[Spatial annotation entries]
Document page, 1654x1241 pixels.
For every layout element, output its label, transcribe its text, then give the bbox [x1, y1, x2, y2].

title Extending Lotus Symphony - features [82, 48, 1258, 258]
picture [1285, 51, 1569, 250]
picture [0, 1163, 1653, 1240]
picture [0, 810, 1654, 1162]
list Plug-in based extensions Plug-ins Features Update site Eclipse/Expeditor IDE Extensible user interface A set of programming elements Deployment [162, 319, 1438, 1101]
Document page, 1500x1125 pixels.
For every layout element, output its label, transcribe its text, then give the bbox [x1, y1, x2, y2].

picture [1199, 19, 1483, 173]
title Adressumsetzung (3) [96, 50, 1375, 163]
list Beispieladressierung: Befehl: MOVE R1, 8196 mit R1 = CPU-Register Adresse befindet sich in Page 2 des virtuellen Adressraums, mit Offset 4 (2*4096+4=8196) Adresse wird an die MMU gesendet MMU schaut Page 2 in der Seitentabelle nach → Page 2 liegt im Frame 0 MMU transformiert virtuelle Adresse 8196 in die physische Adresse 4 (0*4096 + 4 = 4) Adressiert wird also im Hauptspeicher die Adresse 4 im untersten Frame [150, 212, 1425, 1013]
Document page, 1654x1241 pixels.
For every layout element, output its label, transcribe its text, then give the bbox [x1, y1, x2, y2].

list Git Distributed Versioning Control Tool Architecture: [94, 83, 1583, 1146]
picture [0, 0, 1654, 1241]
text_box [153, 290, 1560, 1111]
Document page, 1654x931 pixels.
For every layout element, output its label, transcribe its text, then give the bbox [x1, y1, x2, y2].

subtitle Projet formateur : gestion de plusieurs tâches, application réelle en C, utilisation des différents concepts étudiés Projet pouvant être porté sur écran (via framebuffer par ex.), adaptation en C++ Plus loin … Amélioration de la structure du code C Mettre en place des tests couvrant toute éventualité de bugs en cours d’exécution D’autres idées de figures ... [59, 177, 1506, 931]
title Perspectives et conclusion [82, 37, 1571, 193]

» Exercise
Reproduce the lines of the listing verbatim, starting with the line containing "Document page, 1500x1125 pixels." and continuing through the line containing "title Adressumsetzung (3) [96, 50, 1375, 163]".

» Response to the exercise
Document page, 1500x1125 pixels.
For every layout element, output its label, transcribe its text, then give the bbox [x1, y1, x2, y2].

picture [1199, 19, 1483, 173]
title Adressumsetzung (3) [96, 50, 1375, 163]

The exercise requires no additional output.